**Fragmento de la página**
Es muy común que se resalte el sistema de Filolao como el primero en descentrar la Tierra y asignarle un movimiento (ya les conté que el propio Copérnico lo hace notar), pero este descentramiento correspondía a razones místicas y esotéricas y no a deducciones derivadas de la observación: la misma introducción de la antitierra responde más bien al fetichismo del número diez que a una necesidad de la teoría y, en ese sentido, la crítica de Aristóteles es pertinente. Además de que el sistema no explicaba las dificultades que les señalé. De modo que después de todas estas protocosmologías o precosmologías, vamos a la primera cosmología en serio: la platónica, desarrollada fundamentalmente por uno de los discípulos de Platón, Eudoxo. Pero antes veamos qué lugar le daba el propio Platón a la astronomía en su sistema.
El mandato de Platón
La astronomía pitagórica no podía dejar de influir en Platón, de cuyas raíces pitagóricas ya hemos hablado. En su diálogo La República, las observaciones de Sócrates sobre la astronomía son particularmente provocativas y muestran lo que era la astronomía para Platón. Glaucón le da las razones por las cuales él cree que debe estudiarse astronomía:
[La astronomía es útil porque proporciona] la habilidad para determinar las estaciones, los meses y los años; es útil no sólo a la agricultura y a la navegación, sino también al arte militar.
A lo que Sócrates contesta, burlándose:
Me divierte comprobar cómo pareces temer que el vulgo crea que recomiendas estudios inútiles.

**Consigna**
Transcribe al pie de la letra el fragmento sobre la astronomía y Platón, entre "El mandato de" y "al arte militar.", ambos incluidos.

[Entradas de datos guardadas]
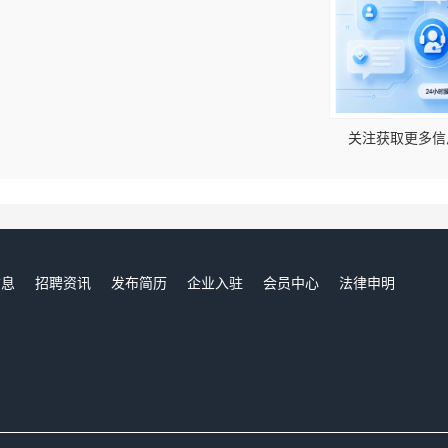
！
关注获取更多信
信息
招聘资讯
发布简历
企业入驻
会员中心
法律申明
们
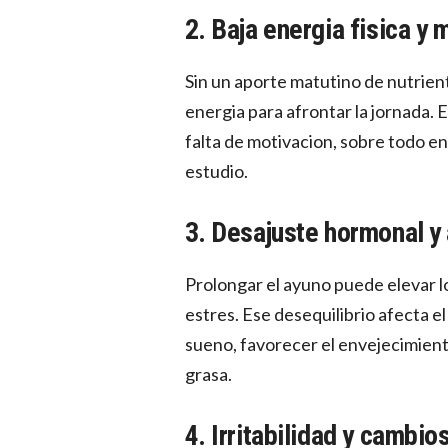
2. Baja energia fisica y 
Sin un aporte matutino de nutrien
energia para afrontar la jornada. 
falta de motivacion, sobre todo en
estudio.
3. Desajuste hormonal y
Prolongar el ayuno puede elevar lo
estres. Ese desequilibrio afecta e
sueno, favorecer el envejecimiento 
grasa.
4. Irritabilidad y cambi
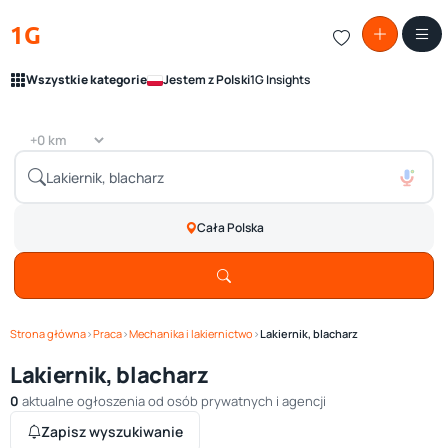
1G
Wszystkie kategorie
Jestem z Polski
1G Insights
Cała Polska
Strona główna
›
Praca
›
Mechanika i lakiernictwo
›
Lakiernik, blacharz
Lakiernik, blacharz
0
aktualne ogłoszenia od osób prywatnych i agencji
Zapisz wyszukiwanie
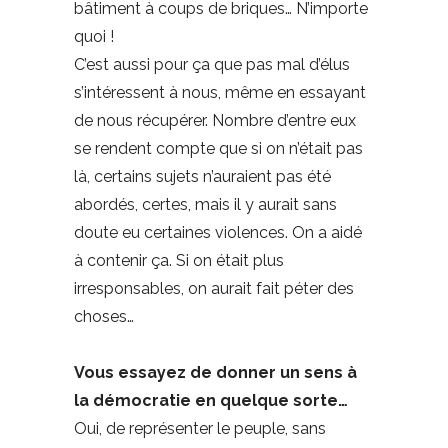
bâtiment à coups de briques… N’importe
quoi !
C’est aussi pour ça que pas mal d’élus
s’intéressent à nous, même en essayant
de nous récupérer. Nombre d’entre eux
se rendent compte que si on n’était pas
là, certains sujets n’auraient pas été
abordés, certes, mais il y aurait sans
doute eu certaines violences. On a aidé
à contenir ça. Si on était plus
irresponsables, on aurait fait péter des
choses…
Vous essayez de donner un sens à
la démocratie en quelque sorte…
Oui, de représenter le peuple, sans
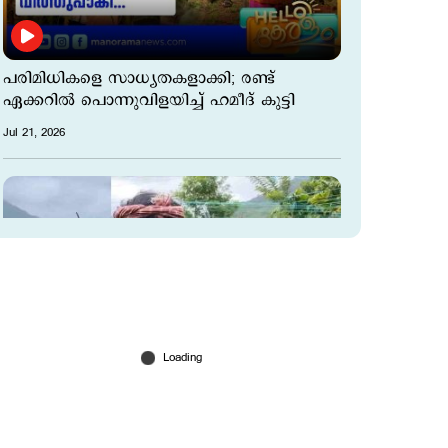
പരിമിധികളെ സാധ്യതകളാക്കി; രണ്ട്
ഏക്കറിൽ പൊന്നുവിളയിച്ച് ഹമീദ് കുട്ടി
Jul 21, 2026
2800 അടി ഉയരത്തിൽ നെൽക്കതിരുകൾ;
മലമുകളിൽ പൊന്നുവിളയിച്ച് പ്രസാദ്
Jul 16, 2026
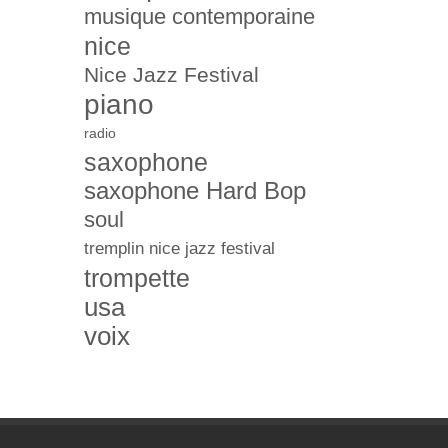
musique contemporaine
nice
Nice Jazz Festival
piano
radio
saxophone
saxophone Hard Bop
soul
tremplin nice jazz festival
trompette
usa
voix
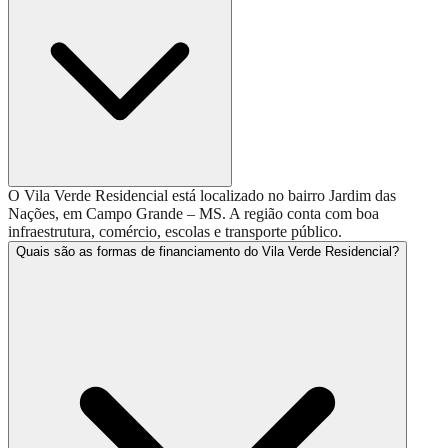
O Vila Verde Residencial está localizado no bairro Jardim das
Nações, em Campo Grande – MS. A região conta com boa
infraestrutura, comércio, escolas e transporte público.
Quais são as formas de financiamento do Vila Verde Residencial?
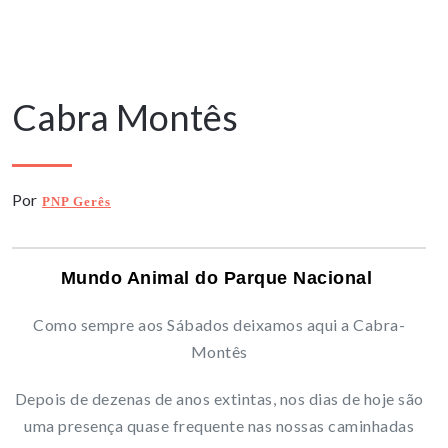
9 Agosto, 2025
Cabra Montês
Por
PNP Gerês
Mundo Animal do Parque Nacional
Como sempre aos Sábados deixamos aqui a Cabra-
Montês
Depois de dezenas de anos extintas, nos dias de hoje são
uma presença quase frequente nas nossas caminhadas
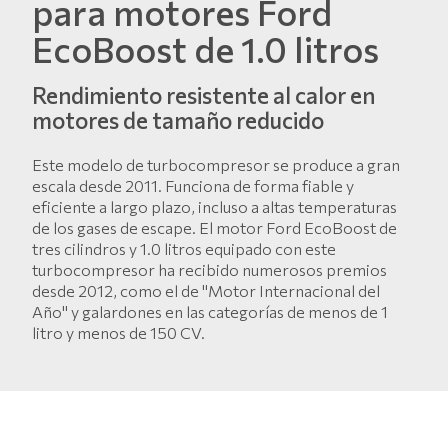
para motores Ford
EcoBoost de 1.0 litros
Rendimiento resistente al calor en
motores de tamaño reducido
Este modelo de turbocompresor se produce a gran
escala desde 2011. Funciona de forma fiable y
eficiente a largo plazo, incluso a altas temperaturas
de los gases de escape. El motor Ford EcoBoost de
tres cilindros y 1.0 litros equipado con este
turbocompresor ha recibido numerosos premios
desde 2012, como el de "Motor Internacional del
Año" y galardones en las categorías de menos de 1
litro y menos de 150 CV.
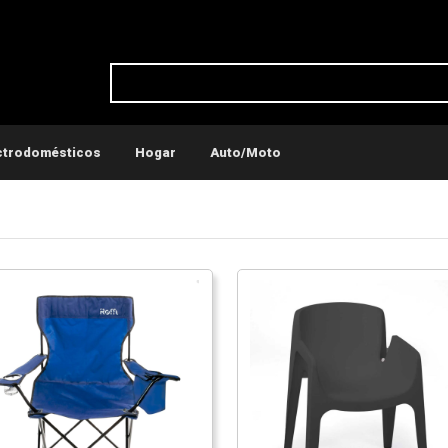
ctrodomésticos
Hogar
Auto/Moto
ticos
Conservadoras y recipientes térmicos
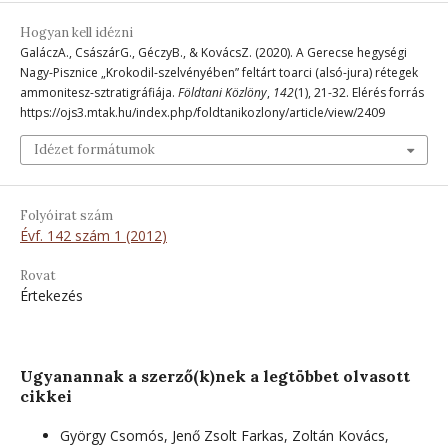
Hogyan kell idézni
GaláczA., CsászárG., GéczyB., & KovácsZ. (2020). A Gerecse hegységi
Nagy-Pisznice „Krokodil-szelvényében” feltárt toarci (alsó-jura) rétegek
ammonitesz-sztratigráfiája.
Földtani Közlöny
,
142
(1), 21-32. Elérés forrás
https://ojs3.mtak.hu/index.php/foldtanikozlony/article/view/2409
Idézet formátumok
Folyóirat szám
Évf. 142 szám 1 (2012)
Rovat
Értekezés
Ugyanannak a szerző(k)nek a legtöbbet olvasott
cikkei
György Csomós, Jenő Zsolt Farkas, Zoltán Kovács,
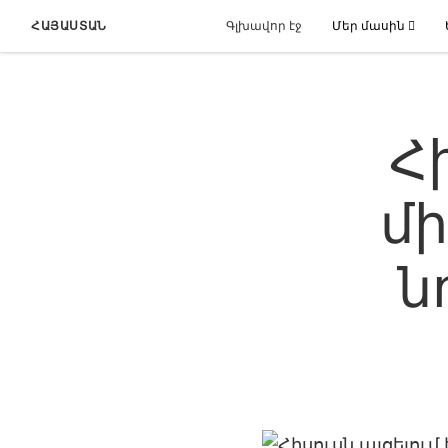
ՀԱՅԱՍՏԱՆ
Գլխավոր էջ
Մեր մասին
Հ
մի
ն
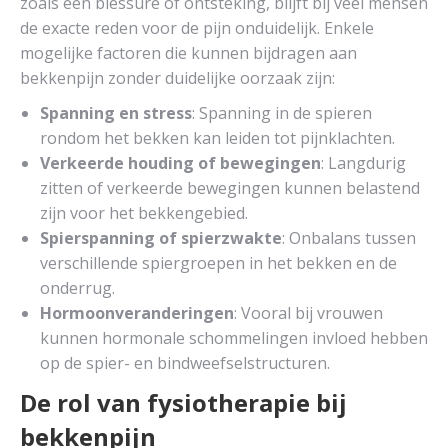
zoals een blessure of ontsteking, blijft bij veel mensen
de exacte reden voor de pijn onduidelijk. Enkele
mogelijke factoren die kunnen bijdragen aan
bekkenpijn zonder duidelijke oorzaak zijn:
Spanning en stress
: Spanning in de spieren
rondom het bekken kan leiden tot pijnklachten.
Verkeerde houding of bewegingen
: Langdurig
zitten of verkeerde bewegingen kunnen belastend
zijn voor het bekkengebied.
Spierspanning of spierzwakte
: Onbalans tussen
verschillende spiergroepen in het bekken en de
onderrug.
Hormoonveranderingen
: Vooral bij vrouwen
kunnen hormonale schommelingen invloed hebben
op de spier- en bindweefselstructuren.
De rol van fysiotherapie bij
bekkenpijn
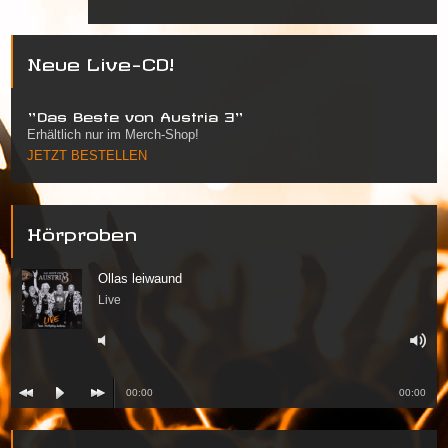
Neue Live-CD!
"Das Beste von Austria 3"
Erhältlich nur im Merch-Shop!
JETZT BESTELLEN
Hörproben
Ollas leiwaund
Live
00:00
00:00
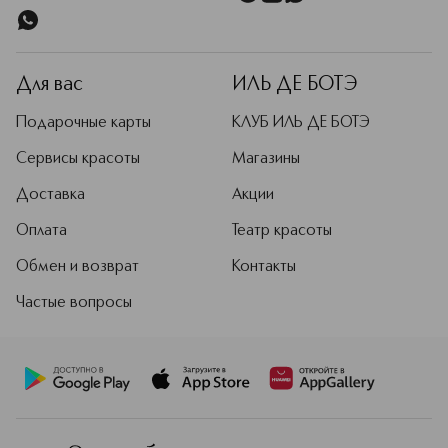
Для вас
ИЛЬ ДЕ БОТЭ
Подарочные карты
КЛУБ ИЛЬ ДЕ БОТЭ
Сервисы красоты
Магазины
Доставка
Акции
Оплата
Театр красоты
Обмен и возврат
Контакты
Частые вопросы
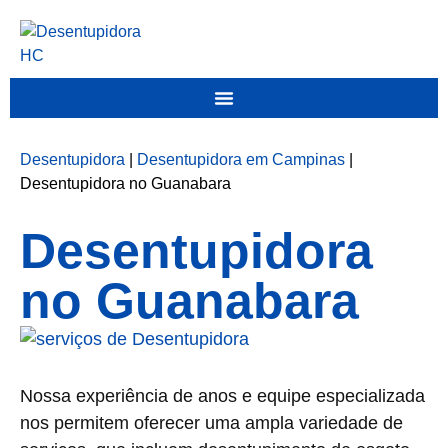
Desentupidora
|
Desentupidora em Campinas
|
Desentupidora no Guanabara
Desentupidora
no Guanabara
Nossa experiência de anos e equipe especializada
nos permitem oferecer uma ampla variedade de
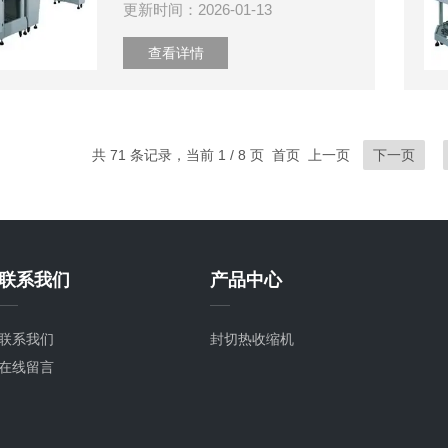
更新时间：2026-01-13
查看详情
共 71 条记录，当前 1 / 8 页 首页 上一页
下一页
联系我们
产品中心
联系我们
封切热收缩机
在线留言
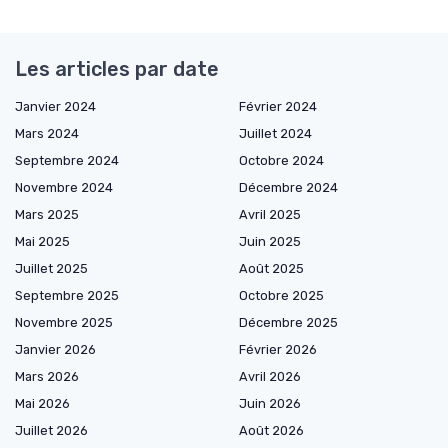
Les articles par date
Janvier 2024
Février 2024
Mars 2024
Juillet 2024
Septembre 2024
Octobre 2024
Novembre 2024
Décembre 2024
Mars 2025
Avril 2025
Mai 2025
Juin 2025
Juillet 2025
Août 2025
Septembre 2025
Octobre 2025
Novembre 2025
Décembre 2025
Janvier 2026
Février 2026
Mars 2026
Avril 2026
Mai 2026
Juin 2026
Juillet 2026
Août 2026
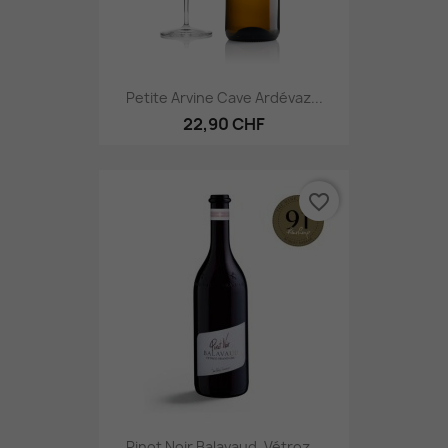
Petite Arvine Cave Ardévaz...
22,90 CHF
favorite_border
Pinot Noir Balavaud, Vétroz...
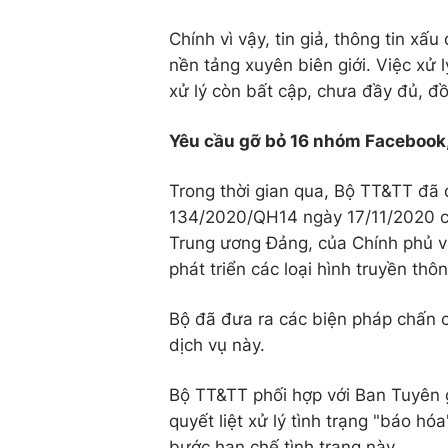
Chính vì vậy, tin giả, thông tin x
nền tảng xuyên biên giới. Việc xử 
xử lý còn bất cập, chưa đầy đủ, đ
Yêu cầu gỡ bỏ 16 nhóm Facebook
Trong thời gian qua, Bộ TT&TT đã q
134/2020/QH14 ngày 17/11/2020 của
Trung ương Đảng, của Chính phủ v
phát triển các loại hình truyền thôn
Bộ đã đưa ra các biện pháp chấn c
dịch vụ này.
Bộ TT&TT phối hợp với Ban Tuyên 
quyết liệt xử lý tình trạng "báo hó
bước hạn chế tình trạng này.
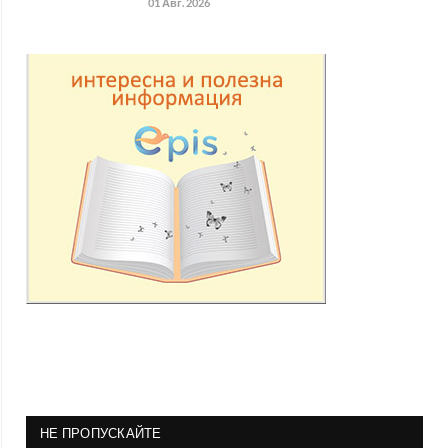
01 Авг. 2026
НЕ ПРОПУСКАЙТЕ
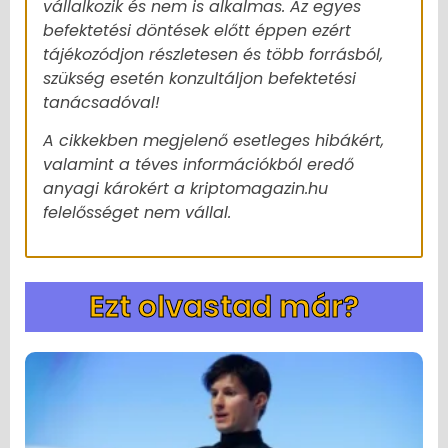
vállalkozik és nem is alkalmas. Az egyes
befektetési döntések előtt éppen ezért
tájékozódjon részletesen és több forrásból,
szükség esetén konzultáljon befektetési
tanácsadóval!
A cikkekben megjelenő esetleges hibákért,
valamint a téves információkból eredő
anyagi károkért a kriptomagazin.hu
felelősséget nem vállal.
Ezt olvastad már?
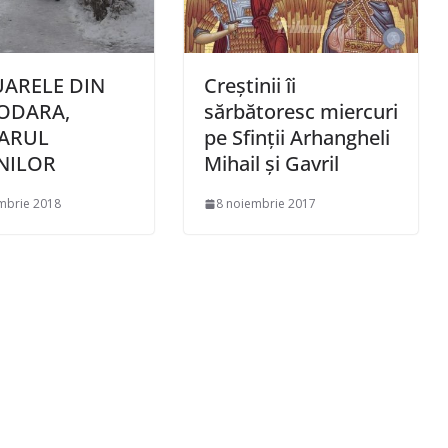
ARELE DIN
Creştinii îi
ODARA,
sărbătoresc miercuri
ARUL
pe Sfinţii Arhangheli
NILOR
Mihail şi Gavril
mbrie 2018
8 noiembrie 2017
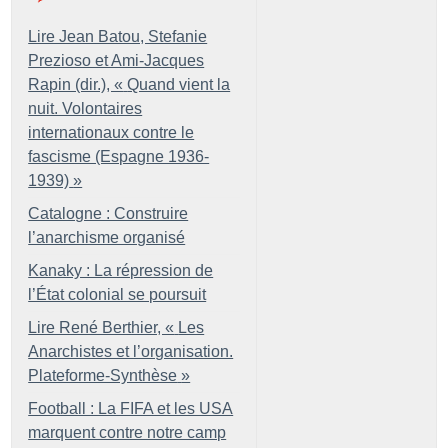
Lire Jean Batou, Stefanie
Prezioso et Ami-Jacques
Rapin (dir.), «
Quand vient la
nuit. Volontaires
internationaux contre le
fascisme (Espagne 1936-
1939)
»
Catalogne : Construire
l’anarchisme organisé
Kanaky : La répression de
l’État colonial se poursuit
Lire René Berthier, «
Les
Anarchistes et l’organisation.
Plateforme-Synthèse
»
Football : La FIFA et les USA
marquent contre notre camp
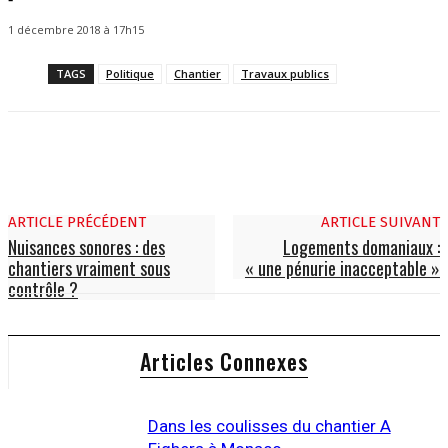
1 décembre 2018 à 17h15
TAGS
Politique
Chantier
Travaux publics
ARTICLE PRÉCÉDENT
ARTICLE SUIVANT
Nuisances sonores : des
Logements domaniaux :
chantiers vraiment sous
« une pénurie inacceptable »
contrôle ?
Articles Connexes
Dans les coulisses du chantier A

**Respuesta**
El mandato de Platón
La astronomía pitagórica no podía dejar de influir en Platón, de cuyas raíces pitagóricas ya hemos hablado. En su diálogo La República, las observaciones de Sócrates sobre la astronomía son particularmente provocativas y muestran lo que era la astronomía para Platón. Glaucón le da las razones por las cuales él cree que debe estudiarse astronomía:
[La astronomía es útil porque proporciona] la habilidad para determinar las estaciones, los meses y los años; es útil no sólo a la agricultura y a la navegación, sino también al arte militar.